====== Data provided

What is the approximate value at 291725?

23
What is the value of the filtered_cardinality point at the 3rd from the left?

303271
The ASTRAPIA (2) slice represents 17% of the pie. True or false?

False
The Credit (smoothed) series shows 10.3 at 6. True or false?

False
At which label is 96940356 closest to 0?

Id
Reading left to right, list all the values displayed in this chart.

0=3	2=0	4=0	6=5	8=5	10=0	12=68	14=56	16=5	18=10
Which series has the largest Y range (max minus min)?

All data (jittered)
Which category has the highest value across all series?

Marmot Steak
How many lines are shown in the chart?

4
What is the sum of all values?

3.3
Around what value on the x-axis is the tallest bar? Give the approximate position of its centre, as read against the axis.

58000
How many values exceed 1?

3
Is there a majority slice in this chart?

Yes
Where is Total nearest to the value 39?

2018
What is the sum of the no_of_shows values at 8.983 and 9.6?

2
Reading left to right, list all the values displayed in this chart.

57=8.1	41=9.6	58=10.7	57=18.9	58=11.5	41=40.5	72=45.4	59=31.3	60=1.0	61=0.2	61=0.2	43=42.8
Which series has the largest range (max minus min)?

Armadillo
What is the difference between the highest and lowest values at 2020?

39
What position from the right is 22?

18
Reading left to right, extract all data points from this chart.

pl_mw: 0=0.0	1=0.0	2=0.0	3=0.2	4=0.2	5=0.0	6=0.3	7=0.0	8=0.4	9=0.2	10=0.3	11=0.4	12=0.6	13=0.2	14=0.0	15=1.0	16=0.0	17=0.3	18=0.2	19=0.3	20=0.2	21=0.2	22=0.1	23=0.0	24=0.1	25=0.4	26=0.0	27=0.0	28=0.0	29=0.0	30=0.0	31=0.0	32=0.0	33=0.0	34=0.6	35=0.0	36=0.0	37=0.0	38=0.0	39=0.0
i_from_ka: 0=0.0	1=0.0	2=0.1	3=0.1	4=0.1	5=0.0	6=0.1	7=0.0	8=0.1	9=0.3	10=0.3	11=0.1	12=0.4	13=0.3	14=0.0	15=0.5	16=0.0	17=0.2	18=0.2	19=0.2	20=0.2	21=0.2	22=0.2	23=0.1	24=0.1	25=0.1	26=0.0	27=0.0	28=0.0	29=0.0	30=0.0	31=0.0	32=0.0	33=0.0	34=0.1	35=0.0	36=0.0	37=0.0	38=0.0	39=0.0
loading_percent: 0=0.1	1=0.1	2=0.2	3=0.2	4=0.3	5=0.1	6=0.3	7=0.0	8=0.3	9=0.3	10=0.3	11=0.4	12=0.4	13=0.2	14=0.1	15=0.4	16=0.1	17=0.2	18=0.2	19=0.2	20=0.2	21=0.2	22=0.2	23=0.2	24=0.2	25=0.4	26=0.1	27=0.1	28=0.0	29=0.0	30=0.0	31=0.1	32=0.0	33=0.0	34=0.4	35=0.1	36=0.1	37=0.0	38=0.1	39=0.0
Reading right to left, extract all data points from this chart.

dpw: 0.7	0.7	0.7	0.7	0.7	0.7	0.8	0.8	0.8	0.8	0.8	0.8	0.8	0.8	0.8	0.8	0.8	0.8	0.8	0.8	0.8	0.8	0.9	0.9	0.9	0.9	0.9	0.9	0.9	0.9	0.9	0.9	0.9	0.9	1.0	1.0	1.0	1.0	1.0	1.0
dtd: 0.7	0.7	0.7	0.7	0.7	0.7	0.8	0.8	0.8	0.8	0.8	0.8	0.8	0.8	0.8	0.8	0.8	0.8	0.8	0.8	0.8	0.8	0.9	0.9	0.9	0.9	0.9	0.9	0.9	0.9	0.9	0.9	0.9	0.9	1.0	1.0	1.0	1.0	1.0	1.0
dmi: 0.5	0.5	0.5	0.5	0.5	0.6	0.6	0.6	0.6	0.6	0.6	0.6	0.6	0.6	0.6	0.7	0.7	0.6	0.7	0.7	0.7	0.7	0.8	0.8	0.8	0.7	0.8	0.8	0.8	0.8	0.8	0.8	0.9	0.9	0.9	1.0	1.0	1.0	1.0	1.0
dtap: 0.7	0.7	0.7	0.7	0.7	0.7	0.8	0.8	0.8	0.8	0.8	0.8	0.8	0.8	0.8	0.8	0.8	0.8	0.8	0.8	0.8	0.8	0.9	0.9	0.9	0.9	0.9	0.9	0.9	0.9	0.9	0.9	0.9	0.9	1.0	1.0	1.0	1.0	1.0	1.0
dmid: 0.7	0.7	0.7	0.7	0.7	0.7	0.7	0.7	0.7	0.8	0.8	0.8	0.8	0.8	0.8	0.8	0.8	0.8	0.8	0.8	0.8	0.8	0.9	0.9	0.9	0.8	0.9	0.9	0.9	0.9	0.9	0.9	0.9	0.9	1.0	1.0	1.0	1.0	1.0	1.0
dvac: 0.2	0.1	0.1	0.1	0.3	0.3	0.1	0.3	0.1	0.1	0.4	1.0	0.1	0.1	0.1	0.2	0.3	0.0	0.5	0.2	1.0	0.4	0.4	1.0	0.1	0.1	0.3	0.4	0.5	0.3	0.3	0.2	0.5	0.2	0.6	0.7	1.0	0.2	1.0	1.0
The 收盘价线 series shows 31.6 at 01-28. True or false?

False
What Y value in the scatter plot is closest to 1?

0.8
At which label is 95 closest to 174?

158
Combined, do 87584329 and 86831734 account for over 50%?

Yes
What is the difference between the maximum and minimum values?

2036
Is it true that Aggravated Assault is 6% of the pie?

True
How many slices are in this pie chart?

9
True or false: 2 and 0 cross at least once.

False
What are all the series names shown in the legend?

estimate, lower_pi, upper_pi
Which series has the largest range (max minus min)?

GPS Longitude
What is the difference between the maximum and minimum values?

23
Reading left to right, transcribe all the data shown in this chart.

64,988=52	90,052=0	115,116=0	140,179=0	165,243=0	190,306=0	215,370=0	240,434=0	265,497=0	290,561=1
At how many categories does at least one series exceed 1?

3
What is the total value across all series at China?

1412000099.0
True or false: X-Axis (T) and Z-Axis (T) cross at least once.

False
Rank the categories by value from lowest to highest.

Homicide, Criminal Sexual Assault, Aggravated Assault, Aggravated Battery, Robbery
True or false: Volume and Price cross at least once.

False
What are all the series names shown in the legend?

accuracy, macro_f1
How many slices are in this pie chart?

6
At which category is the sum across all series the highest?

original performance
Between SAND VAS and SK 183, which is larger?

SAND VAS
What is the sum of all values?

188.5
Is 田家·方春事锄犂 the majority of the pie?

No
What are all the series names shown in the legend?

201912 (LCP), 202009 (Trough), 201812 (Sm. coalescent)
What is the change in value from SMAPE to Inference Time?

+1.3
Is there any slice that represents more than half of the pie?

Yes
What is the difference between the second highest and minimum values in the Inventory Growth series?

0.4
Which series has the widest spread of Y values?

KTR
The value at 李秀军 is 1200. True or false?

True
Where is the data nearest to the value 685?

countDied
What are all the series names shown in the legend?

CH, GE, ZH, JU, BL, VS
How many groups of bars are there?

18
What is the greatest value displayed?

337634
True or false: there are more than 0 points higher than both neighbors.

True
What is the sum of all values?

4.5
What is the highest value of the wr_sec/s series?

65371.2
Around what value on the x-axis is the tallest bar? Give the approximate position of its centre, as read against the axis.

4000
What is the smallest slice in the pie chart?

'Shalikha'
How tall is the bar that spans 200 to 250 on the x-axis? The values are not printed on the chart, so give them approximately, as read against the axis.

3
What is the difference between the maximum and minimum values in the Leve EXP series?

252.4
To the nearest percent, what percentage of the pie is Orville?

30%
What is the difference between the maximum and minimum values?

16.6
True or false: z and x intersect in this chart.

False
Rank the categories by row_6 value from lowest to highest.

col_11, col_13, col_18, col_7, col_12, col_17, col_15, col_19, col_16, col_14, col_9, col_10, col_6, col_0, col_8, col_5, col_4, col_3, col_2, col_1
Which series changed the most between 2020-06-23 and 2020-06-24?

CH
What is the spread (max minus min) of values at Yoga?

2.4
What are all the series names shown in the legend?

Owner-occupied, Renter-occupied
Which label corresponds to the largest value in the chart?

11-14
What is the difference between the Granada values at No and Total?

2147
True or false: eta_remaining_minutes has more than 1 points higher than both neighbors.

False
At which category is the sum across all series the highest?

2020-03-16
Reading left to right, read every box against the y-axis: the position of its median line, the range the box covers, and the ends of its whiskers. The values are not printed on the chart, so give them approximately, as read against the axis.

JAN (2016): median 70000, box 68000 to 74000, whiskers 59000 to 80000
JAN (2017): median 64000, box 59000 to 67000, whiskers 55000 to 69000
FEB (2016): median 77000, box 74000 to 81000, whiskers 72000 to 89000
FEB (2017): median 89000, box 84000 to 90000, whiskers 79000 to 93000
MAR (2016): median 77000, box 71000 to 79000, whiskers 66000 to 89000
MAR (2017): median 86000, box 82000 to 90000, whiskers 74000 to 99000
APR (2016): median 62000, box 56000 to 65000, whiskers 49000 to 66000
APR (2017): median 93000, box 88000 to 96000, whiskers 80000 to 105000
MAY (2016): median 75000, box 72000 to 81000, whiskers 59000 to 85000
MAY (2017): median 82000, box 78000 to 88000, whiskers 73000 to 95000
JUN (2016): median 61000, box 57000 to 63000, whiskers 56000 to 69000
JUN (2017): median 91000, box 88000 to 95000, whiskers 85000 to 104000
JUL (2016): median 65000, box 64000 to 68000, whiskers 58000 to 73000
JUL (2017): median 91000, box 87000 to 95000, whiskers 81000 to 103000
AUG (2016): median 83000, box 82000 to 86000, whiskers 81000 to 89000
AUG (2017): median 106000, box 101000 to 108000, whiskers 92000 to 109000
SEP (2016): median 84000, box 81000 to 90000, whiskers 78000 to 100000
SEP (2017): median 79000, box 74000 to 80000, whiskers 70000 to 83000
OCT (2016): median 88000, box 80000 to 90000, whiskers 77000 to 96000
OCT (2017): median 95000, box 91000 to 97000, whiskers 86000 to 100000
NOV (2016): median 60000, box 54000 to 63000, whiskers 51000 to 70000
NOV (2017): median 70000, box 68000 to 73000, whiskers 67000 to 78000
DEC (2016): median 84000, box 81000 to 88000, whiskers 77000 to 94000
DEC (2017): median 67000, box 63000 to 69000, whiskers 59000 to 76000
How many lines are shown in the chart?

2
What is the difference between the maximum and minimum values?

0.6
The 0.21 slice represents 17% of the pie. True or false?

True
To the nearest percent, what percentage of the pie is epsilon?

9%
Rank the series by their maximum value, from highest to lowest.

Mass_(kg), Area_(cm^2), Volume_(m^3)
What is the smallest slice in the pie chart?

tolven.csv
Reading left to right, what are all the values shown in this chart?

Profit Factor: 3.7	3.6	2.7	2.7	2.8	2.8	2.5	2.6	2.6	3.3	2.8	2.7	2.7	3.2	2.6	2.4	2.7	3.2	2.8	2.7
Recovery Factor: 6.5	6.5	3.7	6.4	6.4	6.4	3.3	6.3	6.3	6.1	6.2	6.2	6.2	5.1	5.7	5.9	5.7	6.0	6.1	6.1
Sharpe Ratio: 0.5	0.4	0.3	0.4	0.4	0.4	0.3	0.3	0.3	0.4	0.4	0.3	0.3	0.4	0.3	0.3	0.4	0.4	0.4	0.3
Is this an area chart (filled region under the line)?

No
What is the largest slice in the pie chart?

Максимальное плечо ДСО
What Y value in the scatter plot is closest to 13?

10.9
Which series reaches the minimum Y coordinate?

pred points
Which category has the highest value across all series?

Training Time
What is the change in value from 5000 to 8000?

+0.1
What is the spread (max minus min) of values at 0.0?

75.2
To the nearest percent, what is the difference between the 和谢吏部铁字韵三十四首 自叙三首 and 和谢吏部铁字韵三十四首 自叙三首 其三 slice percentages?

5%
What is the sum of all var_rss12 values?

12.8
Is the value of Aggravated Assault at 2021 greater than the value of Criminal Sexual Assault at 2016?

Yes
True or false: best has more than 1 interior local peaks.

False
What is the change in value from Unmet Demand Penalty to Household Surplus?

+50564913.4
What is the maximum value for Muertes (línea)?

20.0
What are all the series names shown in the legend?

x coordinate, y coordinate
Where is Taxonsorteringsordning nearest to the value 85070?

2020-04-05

============

■ **To do**
Turn the lines above, from the first one through the line with "The ASTRAPIA (2)", into a JSON list of strings with one string per line, leaving out blank lines.

■ **Output for this exercise**
[
  "What is the approximate value at 291725?",
  "23",
  "What is the value of the filtered_cardinality point at the 3rd from the left?",
  "303271",
  "The ASTRAPIA (2) slice represents 17% of the pie. True or false?"
]